The other level that we saw during our demo started on top of a Tokyo skyscraper, where Kane, Lynch, and two accomplices were disguised as window cleaners. Their mission on this occasion was to retrieve a briefcase from a boardroom, which we watched them do by rappelling down to the correct floor, placing a bomb by the window, and then doing battle with a dozen or so security guards in an impressively destructible environment. The portion of the mission that we saw looked like it was a lot of fun to play, but more than that, it served to show off a number of Kane & Lynch: Dead Men's features that we weren't previously aware of.
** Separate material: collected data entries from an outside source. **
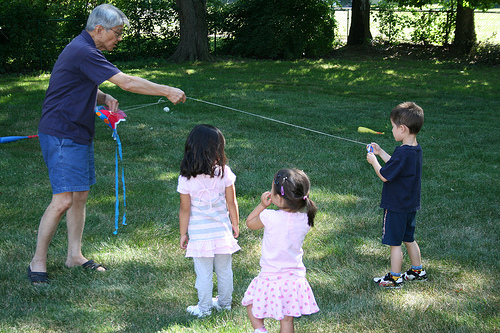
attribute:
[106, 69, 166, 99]
arm — bare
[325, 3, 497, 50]
fence — chain link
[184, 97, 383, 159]
string — thin, light blue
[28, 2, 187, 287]
man — older, old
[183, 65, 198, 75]
light — shining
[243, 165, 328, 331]
girl — little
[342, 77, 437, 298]
boy — young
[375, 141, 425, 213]
t-shirt — blue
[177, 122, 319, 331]
girls — little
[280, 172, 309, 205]
hair — brown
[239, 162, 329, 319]
girl — little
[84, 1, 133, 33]
hair — gray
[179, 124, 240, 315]
girl — little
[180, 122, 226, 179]
hair — black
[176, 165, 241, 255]
shirt — blue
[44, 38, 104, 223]
man — old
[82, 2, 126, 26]
hair — gray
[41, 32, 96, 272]
man — old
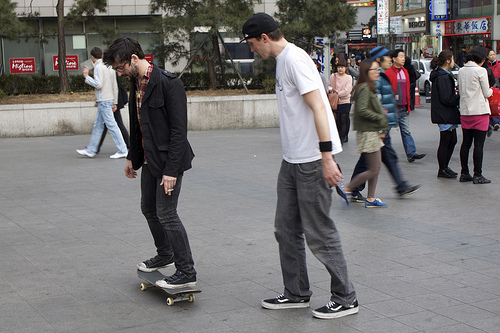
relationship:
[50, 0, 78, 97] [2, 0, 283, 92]
trunk front of building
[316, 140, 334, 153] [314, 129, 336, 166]
wristband on wrist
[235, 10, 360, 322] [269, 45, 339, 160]
male in shirt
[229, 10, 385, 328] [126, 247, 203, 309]
male watching skateboard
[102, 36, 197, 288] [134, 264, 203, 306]
male on skateboard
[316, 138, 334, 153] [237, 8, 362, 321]
wristband worn by male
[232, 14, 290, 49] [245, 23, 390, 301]
hat worn by male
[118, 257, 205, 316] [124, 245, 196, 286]
skateboard under feet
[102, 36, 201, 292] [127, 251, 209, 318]
male on skateboard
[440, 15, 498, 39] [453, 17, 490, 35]
sign with writing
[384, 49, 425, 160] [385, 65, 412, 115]
man wearing coat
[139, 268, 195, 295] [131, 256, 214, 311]
grip tape on board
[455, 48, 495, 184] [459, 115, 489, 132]
woman wearing pink skirt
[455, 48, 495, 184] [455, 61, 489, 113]
woman wearing white coat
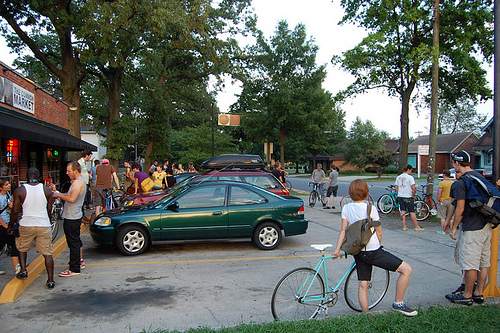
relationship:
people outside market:
[38, 139, 150, 280] [0, 65, 95, 208]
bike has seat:
[257, 214, 410, 332] [309, 231, 338, 260]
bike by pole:
[257, 214, 410, 332] [425, 127, 436, 211]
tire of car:
[252, 213, 295, 257] [99, 185, 310, 256]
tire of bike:
[258, 241, 324, 330] [257, 214, 410, 332]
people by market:
[38, 139, 150, 280] [0, 65, 95, 208]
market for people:
[0, 65, 95, 208] [38, 139, 150, 280]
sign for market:
[200, 92, 249, 155] [0, 65, 95, 208]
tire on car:
[252, 213, 295, 257] [99, 185, 310, 256]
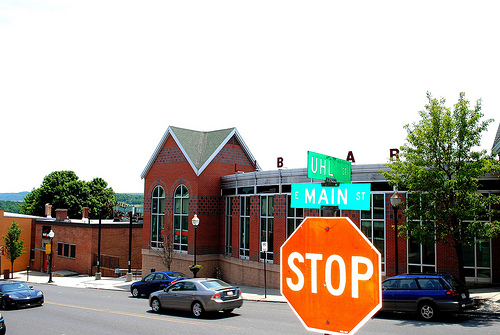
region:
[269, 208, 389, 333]
red stop sign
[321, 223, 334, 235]
metal bolt on stop sign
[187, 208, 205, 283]
tall street lamp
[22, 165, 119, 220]
tall green trees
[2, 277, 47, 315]
black corvette driving down street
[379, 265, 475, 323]
blue station wagon parked next to sidewalk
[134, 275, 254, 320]
beige four door car travelling on street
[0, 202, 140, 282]
red brick building on sidewalk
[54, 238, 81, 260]
three black windows on side of brick building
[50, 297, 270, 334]
yellow line drawn on middle of street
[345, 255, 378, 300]
white letter on a sign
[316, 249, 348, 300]
white letter on a sign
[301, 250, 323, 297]
white letter on a sign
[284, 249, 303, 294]
white letter on a sign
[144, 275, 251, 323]
car on the street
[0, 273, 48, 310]
car on the street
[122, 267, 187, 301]
car on the street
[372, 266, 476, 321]
car on the street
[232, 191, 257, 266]
window of a building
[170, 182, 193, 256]
window of a building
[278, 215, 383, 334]
The stop sign is bright red.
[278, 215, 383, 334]
The stop sign has a white boarder.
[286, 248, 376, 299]
The stop sign letters are white.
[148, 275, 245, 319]
The car is gray.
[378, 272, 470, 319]
The van is blue.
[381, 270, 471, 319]
The van is partially hidden behind the stop sign.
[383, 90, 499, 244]
The tree's leaves are green.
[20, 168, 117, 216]
The tree's leaves are green.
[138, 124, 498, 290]
The building is made of red brick.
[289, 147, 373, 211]
The street signs are a very bright green.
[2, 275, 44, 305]
a black car going north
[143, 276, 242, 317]
a grey 4 door moving south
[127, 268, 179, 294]
a blue sedan parked on right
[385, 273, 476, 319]
a station wagon in curve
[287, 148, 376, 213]
double green sign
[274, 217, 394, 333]
a red stop sign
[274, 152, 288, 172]
b on top of building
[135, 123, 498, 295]
a brick building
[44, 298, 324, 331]
yellow line in street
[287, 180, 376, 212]
main street on sign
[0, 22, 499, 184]
clear daylight in sky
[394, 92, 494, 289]
green leaves on tree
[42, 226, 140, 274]
corner of brick building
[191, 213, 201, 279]
light on black pole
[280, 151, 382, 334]
two street sign over stop sign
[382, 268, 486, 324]
blue car parked in shade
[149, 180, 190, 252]
two arched shaped windows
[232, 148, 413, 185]
letters on curved roof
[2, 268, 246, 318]
three cars on street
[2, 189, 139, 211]
trees on distant horizon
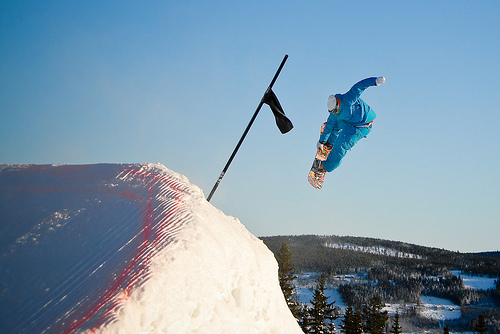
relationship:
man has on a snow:
[303, 70, 385, 189] [197, 226, 223, 253]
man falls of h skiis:
[303, 70, 385, 189] [192, 55, 300, 200]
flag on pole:
[262, 87, 298, 137] [202, 29, 294, 226]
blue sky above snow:
[3, 0, 498, 254] [1, 162, 305, 332]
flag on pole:
[262, 87, 290, 133] [203, 26, 299, 241]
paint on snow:
[16, 167, 181, 332] [1, 162, 305, 332]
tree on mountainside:
[267, 237, 302, 322] [270, 235, 495, 334]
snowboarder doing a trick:
[307, 73, 385, 189] [293, 71, 387, 334]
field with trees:
[4, 154, 323, 332] [258, 235, 499, 332]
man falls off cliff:
[303, 70, 385, 189] [194, 180, 364, 330]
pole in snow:
[203, 45, 303, 222] [1, 162, 305, 332]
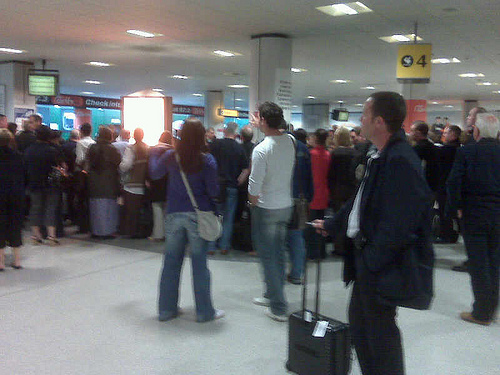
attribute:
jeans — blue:
[157, 214, 217, 324]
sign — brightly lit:
[118, 84, 175, 136]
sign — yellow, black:
[396, 40, 424, 80]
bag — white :
[168, 190, 288, 272]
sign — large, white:
[261, 62, 306, 121]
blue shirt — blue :
[145, 145, 225, 215]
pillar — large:
[247, 35, 292, 142]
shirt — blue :
[146, 146, 218, 207]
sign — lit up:
[217, 107, 240, 119]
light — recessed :
[313, 2, 381, 40]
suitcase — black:
[284, 210, 359, 374]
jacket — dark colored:
[356, 132, 435, 315]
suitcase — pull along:
[271, 224, 362, 374]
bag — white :
[172, 147, 222, 240]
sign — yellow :
[395, 42, 433, 83]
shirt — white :
[245, 135, 295, 211]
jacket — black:
[338, 127, 436, 311]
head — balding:
[468, 105, 499, 145]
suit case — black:
[285, 215, 375, 361]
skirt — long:
[86, 196, 118, 234]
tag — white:
[313, 315, 328, 340]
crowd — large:
[3, 109, 496, 371]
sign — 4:
[353, 41, 497, 121]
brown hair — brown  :
[365, 92, 405, 134]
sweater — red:
[306, 138, 334, 208]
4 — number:
[415, 53, 430, 73]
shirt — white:
[242, 132, 302, 209]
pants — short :
[2, 176, 29, 256]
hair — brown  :
[177, 116, 212, 173]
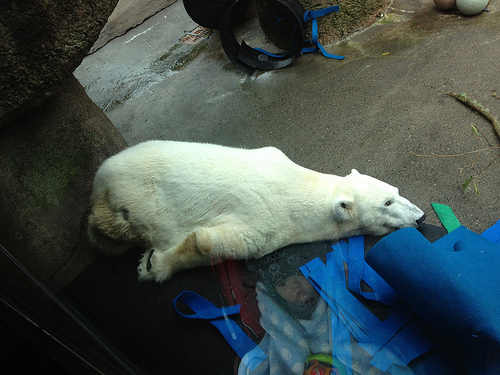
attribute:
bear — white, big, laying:
[86, 138, 428, 286]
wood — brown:
[1, 241, 148, 374]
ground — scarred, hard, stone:
[57, 0, 499, 374]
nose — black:
[415, 212, 426, 224]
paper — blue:
[306, 264, 385, 334]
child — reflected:
[237, 242, 412, 374]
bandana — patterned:
[255, 241, 316, 287]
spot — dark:
[174, 228, 212, 264]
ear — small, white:
[333, 197, 356, 220]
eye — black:
[384, 198, 394, 207]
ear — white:
[349, 169, 360, 176]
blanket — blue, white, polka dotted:
[238, 281, 414, 374]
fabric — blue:
[298, 215, 500, 375]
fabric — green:
[431, 200, 463, 235]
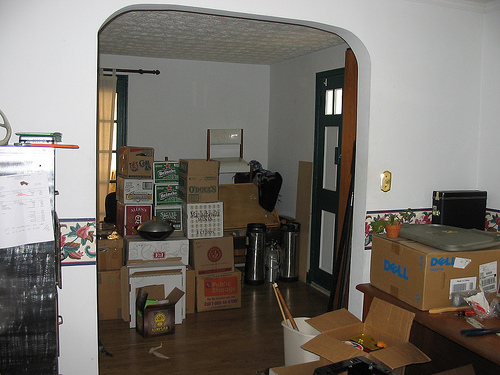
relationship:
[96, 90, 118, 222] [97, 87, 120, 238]
window on building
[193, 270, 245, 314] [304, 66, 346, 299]
box by door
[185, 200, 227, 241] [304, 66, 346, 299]
box by door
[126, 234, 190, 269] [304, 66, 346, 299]
box by door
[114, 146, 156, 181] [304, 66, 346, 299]
box by door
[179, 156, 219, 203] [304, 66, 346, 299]
box by door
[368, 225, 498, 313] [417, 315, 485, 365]
dell box on table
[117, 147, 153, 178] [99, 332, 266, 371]
box on floor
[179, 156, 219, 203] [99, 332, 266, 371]
box on floor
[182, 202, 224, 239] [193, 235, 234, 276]
box on box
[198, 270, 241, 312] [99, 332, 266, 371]
box on floor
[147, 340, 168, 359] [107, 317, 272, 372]
tape stuck to floor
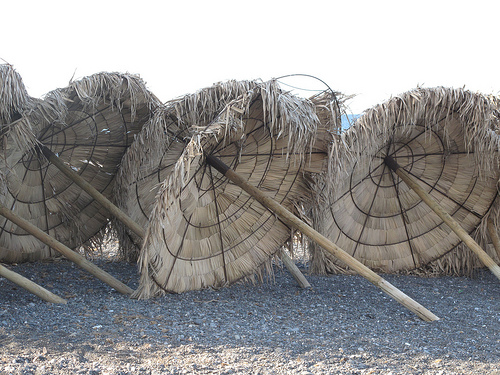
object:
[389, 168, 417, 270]
black support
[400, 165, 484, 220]
black support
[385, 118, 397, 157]
black support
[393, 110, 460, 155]
black support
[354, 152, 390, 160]
black support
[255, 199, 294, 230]
black support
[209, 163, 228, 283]
black support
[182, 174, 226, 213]
support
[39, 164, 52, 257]
support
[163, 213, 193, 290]
support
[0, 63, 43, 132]
umbrella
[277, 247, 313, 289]
pole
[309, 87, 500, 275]
tents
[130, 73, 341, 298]
tent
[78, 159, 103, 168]
holes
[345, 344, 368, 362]
rock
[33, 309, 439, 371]
ground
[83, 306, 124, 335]
dirt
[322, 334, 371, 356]
sand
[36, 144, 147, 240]
post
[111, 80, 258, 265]
umbrella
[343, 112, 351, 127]
ocean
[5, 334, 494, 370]
beach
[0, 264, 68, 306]
posts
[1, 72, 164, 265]
umbrellas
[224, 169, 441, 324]
board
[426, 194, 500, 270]
umbrella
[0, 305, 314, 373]
floor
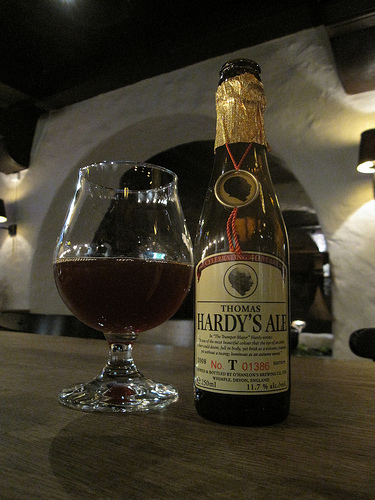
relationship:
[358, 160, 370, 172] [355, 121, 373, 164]
lightbulb in lamp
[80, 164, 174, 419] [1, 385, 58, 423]
glass on table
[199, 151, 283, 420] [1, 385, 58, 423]
bottle on table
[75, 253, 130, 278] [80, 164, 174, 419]
wine in glass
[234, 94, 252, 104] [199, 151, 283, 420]
foil on bottle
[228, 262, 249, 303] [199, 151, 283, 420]
picture on bottle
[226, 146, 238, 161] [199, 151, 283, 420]
string on bottle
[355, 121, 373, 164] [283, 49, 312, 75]
lamp on wall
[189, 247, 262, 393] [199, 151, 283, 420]
label on bottle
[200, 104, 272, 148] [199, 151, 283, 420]
neck of bottle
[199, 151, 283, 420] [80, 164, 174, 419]
bottle next to glass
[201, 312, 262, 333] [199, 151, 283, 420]
logo on bottle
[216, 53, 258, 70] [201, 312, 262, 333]
bottlecap on logo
You don't get any kind of health bar in the game, for example, but you'll know when you're close to death because the screen starts to turn red and the third-person camera skews at an awkward angle. You'll regain health slowly simply by avoiding enemy fire for a period of time, though we're not certain if first-aid kits or similar appear in the game. What we do know is that when you die (or have a near-death experience, at least), you'll be treated to snapshots of Kane's life flashing before his eyes, which is surely one of the most ingenious ways to tell a character's backstory that we've ever seen. We also know that characters in your group who are taken down can be brought back to life if an adrenaline shot is administered quickly enough, and your relationship with your colleagues will determine whether or not they try to save you in that situation.

Gun battles and rave clubs always make for interesting bedfellows.
Gun battles and rave clubs always make for interesting bedfellows.

When you're in control of your group, you'll be able to give them orders simply by looking at a target area or person and then pressing either a move or attack button. Tapping the button will give the order to one man (or two, if you have a full squad of eight), while holding it down for a couple of seconds will issue the order to the entire group. Your colleagues won't always have the same agenda as you, though, so don't be surprised if they leave you in the lurch once they've completed their own objectives. While you're attempting to retrieve a very specific item, for example, half of your crew might be interested in nothing more than grabbing some loot for themselves. You'll be able to keep an eye on your colleagues using the only heads-up display that appears onscreen at all times--a small box with colored shapes for each colleague, which lets you know how healthy they are and what their current action is. If a member of your group (yourself included) is in serious danger, you might also be treated to a brief picture-in-picture shot to alert you. The one instance of this that we saw was the view through an enemy's sniper scope with Kane in its sights, at which point the Io Interactive representative playing the game knew to get behind some cover quickly.

Our time with Kane & Lynch: Dead Men was all too brief on this occasion, but we enjoyed every minute of it. The prospect of a game that combines and improves upon the best features of Io Interactive's previous offerings is exciting to say the least, and the inclusion of a co-op mode where two very different characters often have very different objectives should add plenty of replay value. The co-op game won't support online play, unfortunately, but we're told that details of online multiplayer modes will be announced in the not-too-distant future. We look forward to bringing you more information as soon as it becomes available.